INSTRUÇÃO A
Repita fielmente a parte do trecho sobre Bissau que vai de "O CÉU, Bissau" até "nos seus seios.", incluindo ambas.

☆ ☆ ☆

O CÉU, Bissau pois. A cidade tinha de tudo... fui sócio da UDIB; ia ao cinema... ao aeroporto... ao cais ver quem chega, nem sonhando a que martírio... contrastando com a alegria dos que partiam... nos : Uige... Niassa... Manuel Alfredo... Rita Maria... Ana Mafalda. A minha presença era requerida no futebol... nos locais com boa comida... na piscina de Nhacra... nos camarões em Quinhamel... e tudo no maior sossego que por ali não se vislumbrava ainda a guerra ... nem haviam bolanhas para atravessar... nem percutores do morteiro para substituir ou sequer G3 para olear. A relação com os cidadãos, de amizade mais tarde, era excelente e facilmente nos acolhiam nos seus seios.

☆ ☆ ☆

INSTRUÇÃO B
Por favor, reproduza sem alterações as linhas dos registros desde o início até a linha com "during the organization’s 24th annual confer", inclusive.

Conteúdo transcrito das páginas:
☆ ☆ ☆

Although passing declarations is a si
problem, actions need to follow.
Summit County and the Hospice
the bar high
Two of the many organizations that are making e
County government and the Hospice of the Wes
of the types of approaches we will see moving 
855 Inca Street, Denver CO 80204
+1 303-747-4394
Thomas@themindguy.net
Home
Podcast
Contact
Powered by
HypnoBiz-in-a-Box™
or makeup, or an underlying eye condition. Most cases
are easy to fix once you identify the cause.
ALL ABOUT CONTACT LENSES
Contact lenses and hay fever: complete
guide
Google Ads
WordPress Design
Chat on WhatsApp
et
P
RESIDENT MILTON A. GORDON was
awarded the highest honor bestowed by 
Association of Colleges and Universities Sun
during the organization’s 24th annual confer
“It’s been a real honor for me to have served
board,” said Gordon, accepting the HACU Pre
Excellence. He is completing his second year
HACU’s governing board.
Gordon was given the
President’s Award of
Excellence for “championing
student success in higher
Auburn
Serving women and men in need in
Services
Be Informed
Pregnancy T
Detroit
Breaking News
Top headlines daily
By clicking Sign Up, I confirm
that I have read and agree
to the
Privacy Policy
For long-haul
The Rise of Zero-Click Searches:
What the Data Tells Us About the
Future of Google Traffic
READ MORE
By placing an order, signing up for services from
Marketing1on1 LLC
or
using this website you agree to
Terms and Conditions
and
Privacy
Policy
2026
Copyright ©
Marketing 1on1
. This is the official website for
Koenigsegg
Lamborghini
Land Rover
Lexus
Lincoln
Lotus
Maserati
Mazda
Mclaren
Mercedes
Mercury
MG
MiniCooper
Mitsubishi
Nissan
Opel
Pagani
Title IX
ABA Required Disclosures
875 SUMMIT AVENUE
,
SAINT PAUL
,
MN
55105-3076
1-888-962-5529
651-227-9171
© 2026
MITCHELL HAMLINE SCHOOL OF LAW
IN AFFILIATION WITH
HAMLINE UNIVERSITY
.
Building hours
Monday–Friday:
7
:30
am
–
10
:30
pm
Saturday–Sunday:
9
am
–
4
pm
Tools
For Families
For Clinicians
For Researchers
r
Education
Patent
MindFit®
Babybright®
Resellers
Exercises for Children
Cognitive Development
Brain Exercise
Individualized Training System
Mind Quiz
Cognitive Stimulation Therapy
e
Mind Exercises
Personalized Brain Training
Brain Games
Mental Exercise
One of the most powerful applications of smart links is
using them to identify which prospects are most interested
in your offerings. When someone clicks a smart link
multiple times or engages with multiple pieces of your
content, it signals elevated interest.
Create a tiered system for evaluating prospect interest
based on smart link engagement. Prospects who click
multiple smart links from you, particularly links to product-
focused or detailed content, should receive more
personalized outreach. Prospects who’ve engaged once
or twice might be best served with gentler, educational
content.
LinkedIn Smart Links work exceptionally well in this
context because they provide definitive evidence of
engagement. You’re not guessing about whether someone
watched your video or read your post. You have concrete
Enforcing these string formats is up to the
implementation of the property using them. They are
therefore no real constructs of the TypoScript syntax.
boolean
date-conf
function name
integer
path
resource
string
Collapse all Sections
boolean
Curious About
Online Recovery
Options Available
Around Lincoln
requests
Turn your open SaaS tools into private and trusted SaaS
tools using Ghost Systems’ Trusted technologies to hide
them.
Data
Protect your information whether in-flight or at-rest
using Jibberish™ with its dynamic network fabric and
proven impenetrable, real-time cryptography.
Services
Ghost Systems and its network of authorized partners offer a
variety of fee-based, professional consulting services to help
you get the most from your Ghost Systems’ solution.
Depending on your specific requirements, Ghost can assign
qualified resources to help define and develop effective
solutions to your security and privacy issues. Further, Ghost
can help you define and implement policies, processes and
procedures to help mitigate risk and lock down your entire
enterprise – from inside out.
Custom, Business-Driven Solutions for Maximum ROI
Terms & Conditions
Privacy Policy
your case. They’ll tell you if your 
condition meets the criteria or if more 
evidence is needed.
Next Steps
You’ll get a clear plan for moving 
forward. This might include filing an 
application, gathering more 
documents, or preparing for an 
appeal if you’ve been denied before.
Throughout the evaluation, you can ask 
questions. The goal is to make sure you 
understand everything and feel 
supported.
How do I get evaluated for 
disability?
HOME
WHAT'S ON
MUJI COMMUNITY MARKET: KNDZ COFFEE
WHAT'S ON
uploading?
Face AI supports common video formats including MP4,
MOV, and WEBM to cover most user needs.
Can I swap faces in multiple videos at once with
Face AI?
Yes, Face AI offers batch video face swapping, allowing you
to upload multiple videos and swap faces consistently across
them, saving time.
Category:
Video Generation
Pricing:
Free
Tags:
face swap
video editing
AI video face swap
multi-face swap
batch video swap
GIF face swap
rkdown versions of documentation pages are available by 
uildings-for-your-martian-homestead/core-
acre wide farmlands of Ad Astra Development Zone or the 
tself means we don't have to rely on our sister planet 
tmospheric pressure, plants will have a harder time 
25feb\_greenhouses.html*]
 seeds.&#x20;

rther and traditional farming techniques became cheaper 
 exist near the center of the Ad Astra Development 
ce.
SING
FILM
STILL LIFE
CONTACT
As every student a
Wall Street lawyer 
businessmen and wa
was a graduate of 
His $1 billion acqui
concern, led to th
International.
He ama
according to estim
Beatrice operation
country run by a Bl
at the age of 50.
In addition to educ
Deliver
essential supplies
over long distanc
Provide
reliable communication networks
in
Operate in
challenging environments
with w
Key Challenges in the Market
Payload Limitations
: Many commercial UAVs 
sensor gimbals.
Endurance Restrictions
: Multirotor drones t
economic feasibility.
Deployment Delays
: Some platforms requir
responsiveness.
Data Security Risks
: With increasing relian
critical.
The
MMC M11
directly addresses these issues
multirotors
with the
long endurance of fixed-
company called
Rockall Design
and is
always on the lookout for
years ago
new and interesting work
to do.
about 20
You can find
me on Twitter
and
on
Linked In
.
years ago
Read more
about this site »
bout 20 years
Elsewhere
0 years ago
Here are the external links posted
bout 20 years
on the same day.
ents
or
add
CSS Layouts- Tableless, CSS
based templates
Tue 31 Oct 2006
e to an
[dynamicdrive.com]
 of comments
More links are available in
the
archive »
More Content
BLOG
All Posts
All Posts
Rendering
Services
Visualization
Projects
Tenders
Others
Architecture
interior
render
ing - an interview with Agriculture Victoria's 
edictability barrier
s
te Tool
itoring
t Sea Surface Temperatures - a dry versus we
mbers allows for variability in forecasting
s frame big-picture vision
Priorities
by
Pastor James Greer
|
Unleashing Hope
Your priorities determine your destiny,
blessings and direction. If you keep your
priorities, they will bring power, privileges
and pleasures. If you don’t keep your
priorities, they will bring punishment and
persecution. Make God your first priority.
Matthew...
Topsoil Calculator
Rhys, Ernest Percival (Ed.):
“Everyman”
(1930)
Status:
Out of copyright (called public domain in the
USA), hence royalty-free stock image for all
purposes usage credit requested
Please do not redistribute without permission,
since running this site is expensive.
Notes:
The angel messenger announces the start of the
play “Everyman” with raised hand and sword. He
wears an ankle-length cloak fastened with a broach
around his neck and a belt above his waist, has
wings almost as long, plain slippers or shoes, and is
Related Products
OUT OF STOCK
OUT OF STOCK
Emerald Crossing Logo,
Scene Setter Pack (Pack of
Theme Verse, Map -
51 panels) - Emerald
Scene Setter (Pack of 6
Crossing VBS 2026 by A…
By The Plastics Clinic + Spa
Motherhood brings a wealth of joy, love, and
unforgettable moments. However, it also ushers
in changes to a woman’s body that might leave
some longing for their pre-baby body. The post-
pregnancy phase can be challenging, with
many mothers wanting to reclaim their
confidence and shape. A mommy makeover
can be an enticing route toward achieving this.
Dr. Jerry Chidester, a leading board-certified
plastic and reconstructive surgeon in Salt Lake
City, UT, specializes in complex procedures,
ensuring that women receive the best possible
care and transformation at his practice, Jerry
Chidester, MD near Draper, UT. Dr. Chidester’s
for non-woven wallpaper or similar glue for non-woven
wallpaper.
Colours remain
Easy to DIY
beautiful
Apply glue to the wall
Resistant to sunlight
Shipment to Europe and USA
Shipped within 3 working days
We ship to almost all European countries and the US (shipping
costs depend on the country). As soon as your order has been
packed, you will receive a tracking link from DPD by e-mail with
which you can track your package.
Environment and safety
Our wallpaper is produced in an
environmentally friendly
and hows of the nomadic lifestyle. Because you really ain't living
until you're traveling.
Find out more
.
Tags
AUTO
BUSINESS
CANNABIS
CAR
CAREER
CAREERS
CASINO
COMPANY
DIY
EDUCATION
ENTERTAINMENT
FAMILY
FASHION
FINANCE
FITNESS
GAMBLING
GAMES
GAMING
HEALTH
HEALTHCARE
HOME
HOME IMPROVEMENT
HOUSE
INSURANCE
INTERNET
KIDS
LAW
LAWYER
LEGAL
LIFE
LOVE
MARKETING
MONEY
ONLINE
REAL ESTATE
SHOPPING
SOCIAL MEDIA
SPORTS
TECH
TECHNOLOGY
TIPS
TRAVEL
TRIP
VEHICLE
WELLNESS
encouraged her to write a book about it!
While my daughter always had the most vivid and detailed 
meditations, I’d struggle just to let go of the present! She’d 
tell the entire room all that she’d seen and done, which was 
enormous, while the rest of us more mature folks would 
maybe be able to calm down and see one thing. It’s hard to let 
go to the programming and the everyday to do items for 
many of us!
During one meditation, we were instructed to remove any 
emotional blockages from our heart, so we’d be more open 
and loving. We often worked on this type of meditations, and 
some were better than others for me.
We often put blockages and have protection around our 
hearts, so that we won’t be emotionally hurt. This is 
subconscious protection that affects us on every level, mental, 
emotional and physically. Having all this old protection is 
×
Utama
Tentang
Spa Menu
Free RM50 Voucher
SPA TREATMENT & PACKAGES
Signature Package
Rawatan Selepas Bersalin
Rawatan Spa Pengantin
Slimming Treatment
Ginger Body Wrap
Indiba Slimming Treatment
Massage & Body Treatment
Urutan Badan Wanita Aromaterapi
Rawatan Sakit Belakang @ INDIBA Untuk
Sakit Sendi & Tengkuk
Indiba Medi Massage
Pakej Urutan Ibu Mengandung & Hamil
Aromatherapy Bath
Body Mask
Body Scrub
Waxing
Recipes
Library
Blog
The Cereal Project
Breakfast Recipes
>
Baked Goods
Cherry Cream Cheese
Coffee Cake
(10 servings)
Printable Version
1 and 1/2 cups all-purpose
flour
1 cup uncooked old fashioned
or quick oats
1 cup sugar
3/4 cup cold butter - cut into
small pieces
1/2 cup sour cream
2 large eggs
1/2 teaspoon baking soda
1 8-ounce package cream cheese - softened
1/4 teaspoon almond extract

☆ ☆ ☆

RESULTADO DO EXERCÍCIO A
O CÉU, Bissau pois. A cidade tinha de tudo... fui sócio da UDIB; ia ao cinema... ao aeroporto... ao cais ver quem chega, nem sonhando a que martírio... contrastando com a alegria dos que partiam... nos : Uige... Niassa... Manuel Alfredo... Rita Maria... Ana Mafalda. A minha presença era requerida no futebol... nos locais com boa comida... na piscina de Nhacra... nos camarões em Quinhamel... e tudo no maior sossego que por ali não se vislumbrava ainda a guerra ... nem haviam bolanhas para atravessar... nem percutores do morteiro para substituir ou sequer G3 para olear. A relação com os cidadãos, de amizade mais tarde, era excelente e facilmente nos acolhiam nos seus seios.

RESULTADO DO EXERCÍCIO B
Although passing declarations is a si
problem, actions need to follow.
Summit County and the Hospice
the bar high
Two of the many organizations that are making e
County government and the Hospice of the Wes
of the types of approaches we will see moving 
855 Inca Street, Denver CO 80204
+1 303-747-4394
Thomas@themindguy.net
Home
Podcast
Contact
Powered by
HypnoBiz-in-a-Box™
or makeup, or an underlying eye condition. Most cases
are easy to fix once you identify the cause.
ALL ABOUT CONTACT LENSES
Contact lenses and hay fever: complete
guide
Google Ads
WordPress Design
Chat on WhatsApp
et
P
RESIDENT MILTON A. GORDON was
awarded the highest honor bestowed by 
Association of Colleges and Universities Sun
during the organization’s 24th annual confer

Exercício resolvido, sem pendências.